The employer also argues that the union’s use of district property falls within that small class of management prerogatives that, by reason of statutory prohibition or strong public policy, can never be surrendered through collective bargaining to arbitration (see Matter of Niagara Wheatfield Administrators Assn. [Niagara Wheatfield Cent. School Dist.], 44 NY2d 68, 73; Matter of Acting Supt. of Schools of Liverpool Cent. School Dist. [United Liverpool Faculty Assn.], 42 NY2d 509, 513, supra; Matter of Union Free School Dist. No. 2 of Town of Cheektowaga v Nyquist, 38 NY2d 137, 143; Matter of Susquehanna Val. Cent. School Dist. at Conklin [Susquehanna Val. Teachers’ Assn.], 37 NY2d 614, 616-618; Syracuse Teachers Assn. v Board of Educ., 35 NY2d 743, 744). According to the employer, section 414 of the Education Law is just such a statute.

*427Subdivision 1 of section 414, in pertinent part, provides that “[sjchoolhouses and the grounds connected therewith and all property belonging to the district shall be in the custody and under the control and supervision of the trustees or board of education of the district.

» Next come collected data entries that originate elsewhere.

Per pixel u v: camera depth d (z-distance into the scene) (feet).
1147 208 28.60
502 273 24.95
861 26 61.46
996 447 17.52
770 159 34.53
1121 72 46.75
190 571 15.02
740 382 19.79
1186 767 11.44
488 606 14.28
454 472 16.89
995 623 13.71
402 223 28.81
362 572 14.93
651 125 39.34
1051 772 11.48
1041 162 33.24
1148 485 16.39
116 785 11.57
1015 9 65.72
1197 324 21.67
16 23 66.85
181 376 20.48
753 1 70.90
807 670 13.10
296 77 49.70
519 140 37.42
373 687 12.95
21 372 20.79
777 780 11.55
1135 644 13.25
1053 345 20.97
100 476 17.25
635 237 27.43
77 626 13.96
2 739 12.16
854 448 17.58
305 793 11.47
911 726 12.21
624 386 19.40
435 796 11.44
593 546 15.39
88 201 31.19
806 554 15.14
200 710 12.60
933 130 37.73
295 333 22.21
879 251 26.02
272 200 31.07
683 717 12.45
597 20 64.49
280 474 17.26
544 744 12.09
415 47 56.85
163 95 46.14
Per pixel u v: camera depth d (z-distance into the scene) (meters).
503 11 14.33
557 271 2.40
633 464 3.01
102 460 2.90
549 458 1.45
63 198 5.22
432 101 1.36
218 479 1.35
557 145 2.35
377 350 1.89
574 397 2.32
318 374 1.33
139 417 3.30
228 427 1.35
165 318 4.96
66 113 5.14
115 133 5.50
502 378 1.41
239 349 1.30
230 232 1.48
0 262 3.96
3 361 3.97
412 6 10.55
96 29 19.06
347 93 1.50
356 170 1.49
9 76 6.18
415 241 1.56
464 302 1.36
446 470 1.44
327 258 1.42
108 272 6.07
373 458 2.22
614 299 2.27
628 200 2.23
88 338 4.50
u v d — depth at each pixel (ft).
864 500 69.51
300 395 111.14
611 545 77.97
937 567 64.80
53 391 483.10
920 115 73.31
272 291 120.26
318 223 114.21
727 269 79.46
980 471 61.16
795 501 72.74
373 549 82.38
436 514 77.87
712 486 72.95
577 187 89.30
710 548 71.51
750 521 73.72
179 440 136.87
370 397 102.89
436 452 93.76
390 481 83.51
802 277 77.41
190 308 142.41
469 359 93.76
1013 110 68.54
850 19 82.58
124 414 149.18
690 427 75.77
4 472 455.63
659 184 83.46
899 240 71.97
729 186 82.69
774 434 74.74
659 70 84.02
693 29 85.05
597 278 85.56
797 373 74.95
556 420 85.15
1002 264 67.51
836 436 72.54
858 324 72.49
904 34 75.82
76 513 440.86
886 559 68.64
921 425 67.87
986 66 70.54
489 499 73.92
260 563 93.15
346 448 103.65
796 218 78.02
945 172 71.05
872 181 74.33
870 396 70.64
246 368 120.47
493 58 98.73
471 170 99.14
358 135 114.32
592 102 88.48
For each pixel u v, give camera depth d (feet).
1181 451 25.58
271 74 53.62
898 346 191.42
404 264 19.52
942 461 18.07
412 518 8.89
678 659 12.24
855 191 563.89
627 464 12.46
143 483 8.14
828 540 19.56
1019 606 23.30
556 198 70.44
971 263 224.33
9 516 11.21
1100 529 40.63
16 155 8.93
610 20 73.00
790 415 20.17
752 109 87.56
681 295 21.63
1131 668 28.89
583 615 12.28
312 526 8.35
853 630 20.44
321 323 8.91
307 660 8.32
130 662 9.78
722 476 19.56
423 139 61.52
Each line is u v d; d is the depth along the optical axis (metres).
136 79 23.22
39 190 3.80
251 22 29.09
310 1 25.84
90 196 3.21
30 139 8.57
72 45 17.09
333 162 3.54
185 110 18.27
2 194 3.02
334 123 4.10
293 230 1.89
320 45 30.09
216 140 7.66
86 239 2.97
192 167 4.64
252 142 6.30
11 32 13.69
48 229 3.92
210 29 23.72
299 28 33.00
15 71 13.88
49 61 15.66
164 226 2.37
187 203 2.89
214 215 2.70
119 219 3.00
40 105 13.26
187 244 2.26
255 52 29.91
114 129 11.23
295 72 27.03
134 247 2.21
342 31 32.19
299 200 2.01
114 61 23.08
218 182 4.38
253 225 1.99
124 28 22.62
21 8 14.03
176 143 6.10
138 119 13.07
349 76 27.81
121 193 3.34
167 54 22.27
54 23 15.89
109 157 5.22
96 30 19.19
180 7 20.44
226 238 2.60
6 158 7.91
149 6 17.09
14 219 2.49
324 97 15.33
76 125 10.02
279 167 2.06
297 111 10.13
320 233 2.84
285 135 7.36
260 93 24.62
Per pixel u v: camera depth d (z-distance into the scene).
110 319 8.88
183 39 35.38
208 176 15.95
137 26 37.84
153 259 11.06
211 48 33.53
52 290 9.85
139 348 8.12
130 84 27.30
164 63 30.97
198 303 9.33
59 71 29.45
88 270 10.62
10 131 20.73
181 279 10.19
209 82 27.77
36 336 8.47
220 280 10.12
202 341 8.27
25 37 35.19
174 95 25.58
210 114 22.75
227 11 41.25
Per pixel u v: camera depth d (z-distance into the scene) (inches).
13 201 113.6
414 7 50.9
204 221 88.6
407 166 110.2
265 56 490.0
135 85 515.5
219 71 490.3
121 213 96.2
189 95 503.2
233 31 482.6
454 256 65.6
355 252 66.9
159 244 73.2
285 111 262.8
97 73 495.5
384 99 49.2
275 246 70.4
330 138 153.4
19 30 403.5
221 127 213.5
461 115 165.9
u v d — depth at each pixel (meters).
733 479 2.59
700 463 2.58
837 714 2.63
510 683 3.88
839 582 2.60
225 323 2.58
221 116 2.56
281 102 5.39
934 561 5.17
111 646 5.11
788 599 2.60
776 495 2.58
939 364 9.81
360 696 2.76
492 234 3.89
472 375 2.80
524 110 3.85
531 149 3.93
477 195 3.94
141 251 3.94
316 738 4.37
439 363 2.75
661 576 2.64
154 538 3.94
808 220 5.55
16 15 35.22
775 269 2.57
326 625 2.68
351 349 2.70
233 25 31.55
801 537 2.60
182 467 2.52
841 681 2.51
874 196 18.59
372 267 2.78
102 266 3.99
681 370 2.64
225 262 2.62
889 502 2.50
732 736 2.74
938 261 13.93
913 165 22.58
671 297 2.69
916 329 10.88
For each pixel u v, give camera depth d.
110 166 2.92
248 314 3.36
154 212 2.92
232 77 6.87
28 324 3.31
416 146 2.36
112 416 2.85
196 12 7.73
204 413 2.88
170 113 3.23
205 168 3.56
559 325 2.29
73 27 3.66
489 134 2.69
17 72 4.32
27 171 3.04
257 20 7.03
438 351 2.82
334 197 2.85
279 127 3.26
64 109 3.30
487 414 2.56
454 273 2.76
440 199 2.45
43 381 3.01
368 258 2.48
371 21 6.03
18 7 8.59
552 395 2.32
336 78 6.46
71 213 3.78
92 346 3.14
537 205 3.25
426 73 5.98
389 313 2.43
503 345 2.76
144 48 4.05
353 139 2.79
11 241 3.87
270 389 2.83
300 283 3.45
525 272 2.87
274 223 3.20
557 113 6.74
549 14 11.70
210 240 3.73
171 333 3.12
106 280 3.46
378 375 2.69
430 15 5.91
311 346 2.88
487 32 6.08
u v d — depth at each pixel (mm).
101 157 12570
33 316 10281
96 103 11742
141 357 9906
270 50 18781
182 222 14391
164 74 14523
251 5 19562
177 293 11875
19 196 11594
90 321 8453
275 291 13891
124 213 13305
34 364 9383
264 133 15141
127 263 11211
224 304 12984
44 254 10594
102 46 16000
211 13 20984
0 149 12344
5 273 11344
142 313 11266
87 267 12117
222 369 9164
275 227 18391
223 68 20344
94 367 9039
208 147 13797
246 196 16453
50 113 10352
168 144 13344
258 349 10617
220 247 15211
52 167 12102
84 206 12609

The trustees or board of education may adopt reasonable regulations for the use of such schoolhouses, grounds or other property, all portions thereof, when not in use for school purposes or when the school is in use for school purposes if in the opinion of the trustees or board of education [such] use will not be disruptive of normal school operations, for such other public purposes as are herein provided”, such as public library purposes, social or civil meetings or entertainment, polling places and other similar uses (emphasis supplied).

In my opinion, this section of the Education Law is wholly inapplicable to the union’s claim to district property in the case before us. Some sections of the Education Law authorize the use of district property for school purposes (e.g., Education Law, §§ 404, 1709, subd 6; § 1804, subd 1) and section 414 of the Education Law authorizes the use of district property for nonschool purposes. The issue, in my view, is whether the union’s use of district office space can reasonably be considered a use for school purposes.

It is apparent that not all persons using district property are directly engaged in the most important of school purposes — the instruction of our children. Some persons lawfully on the premises must perform such necessary and noninstructional tasks as administration, support and maintenance. In fact, the very record before us shows that some 35 district employees are characterized as “administrators” and another 350 as “noninstructional”. Are they trespassers absent the employer’s invocation of section 414? Or, more to the point, does section 414 forbid the employer to permit their presence on district property? Furthermore, it is obvious that both instructional and noninstructional employees (not to mention the pupils themselves) are entitled to remain on the district premises while taking advantage of such noninstructional facilities as the cafeterias and bathrooms! The question, as thus refined, becomes whether the union’s activity in this case *428is sufficiently related to instructional activities so as to be characterized as serving a “school purpose”.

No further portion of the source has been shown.